Action item - Transcribe every record verbatim; no pictures.

==== Records shown ====

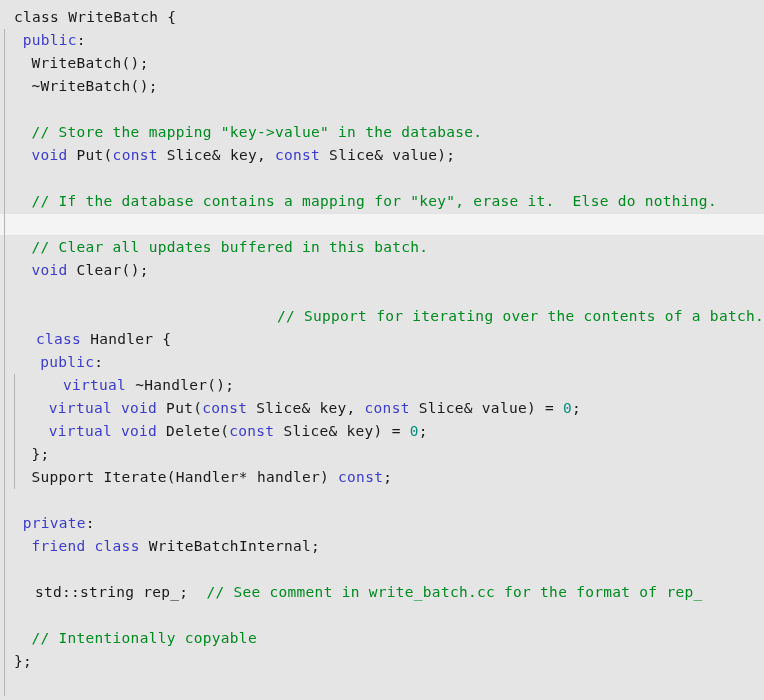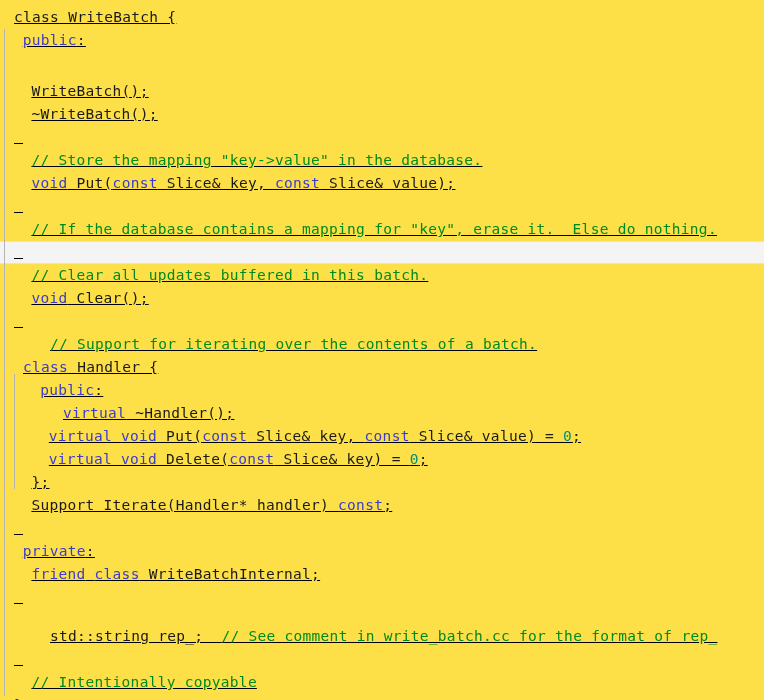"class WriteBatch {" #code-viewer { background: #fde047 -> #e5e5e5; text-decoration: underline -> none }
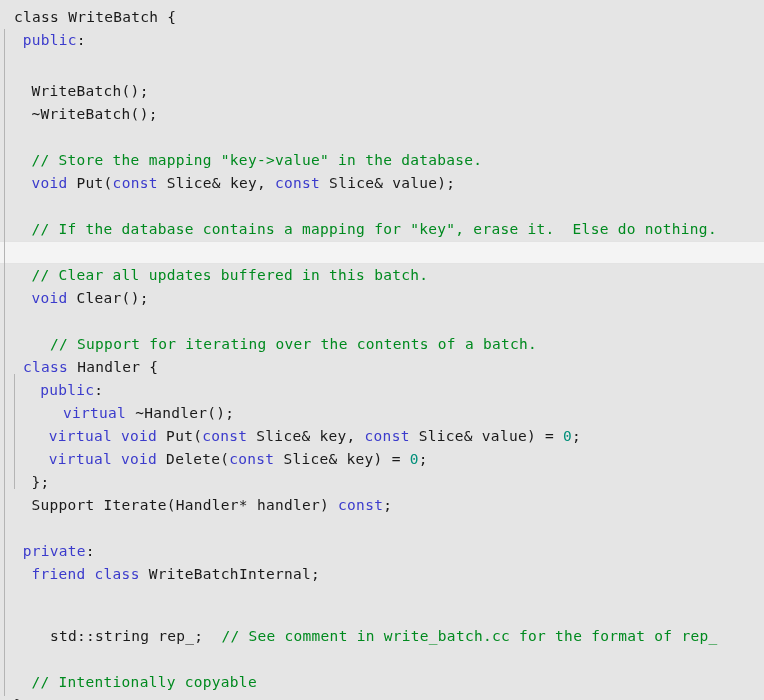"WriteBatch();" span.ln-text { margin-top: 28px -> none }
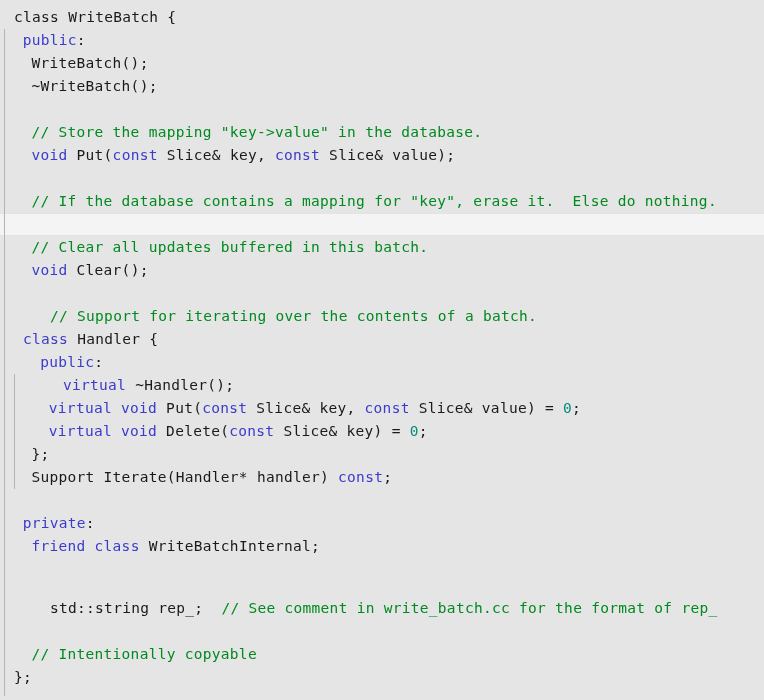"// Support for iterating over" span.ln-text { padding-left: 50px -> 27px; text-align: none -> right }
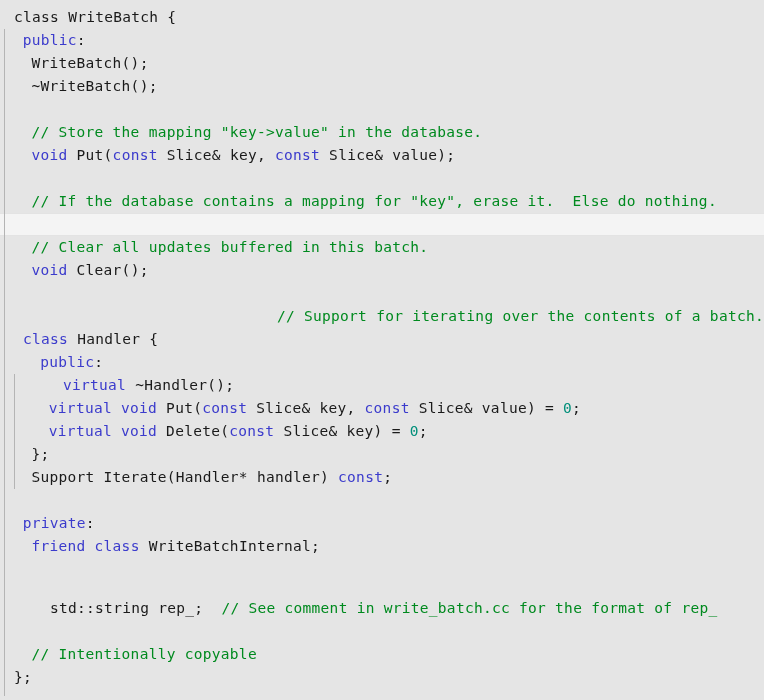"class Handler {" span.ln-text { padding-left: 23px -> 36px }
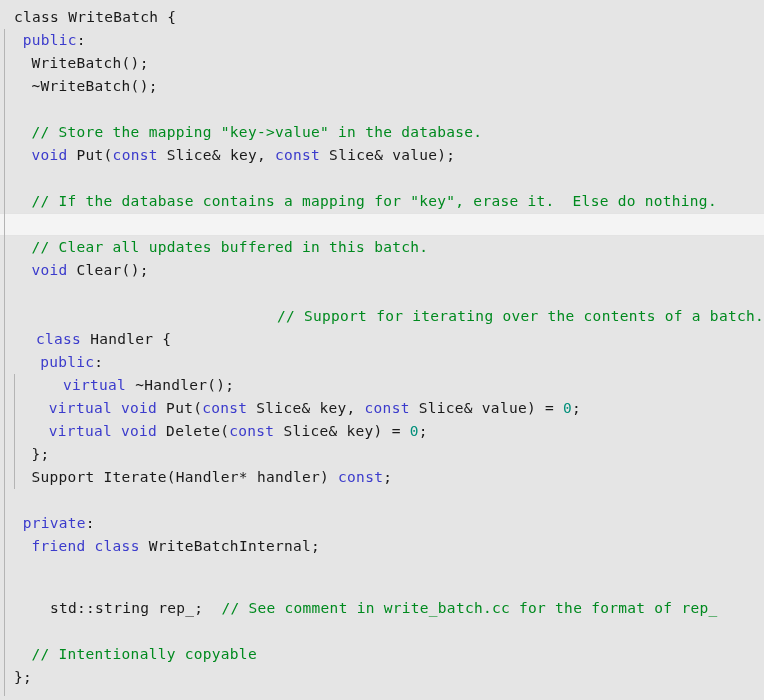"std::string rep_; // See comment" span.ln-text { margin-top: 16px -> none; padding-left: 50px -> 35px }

====

Reply -
"class WriteBatch {" #code-viewer { background: #fde047 -> #e5e5e5; text-decoration: underline -> none }
"WriteBatch();" span.ln-text { margin-top: 28px -> none }
"// Support for iterating over" span.ln-text { padding-left: 50px -> 27px; text-align: none -> right }
"class Handler {" span.ln-text { padding-left: 23px -> 36px }
"std::string rep_; // See comment" span.ln-text { margin-top: 16px -> none; padding-left: 50px -> 35px }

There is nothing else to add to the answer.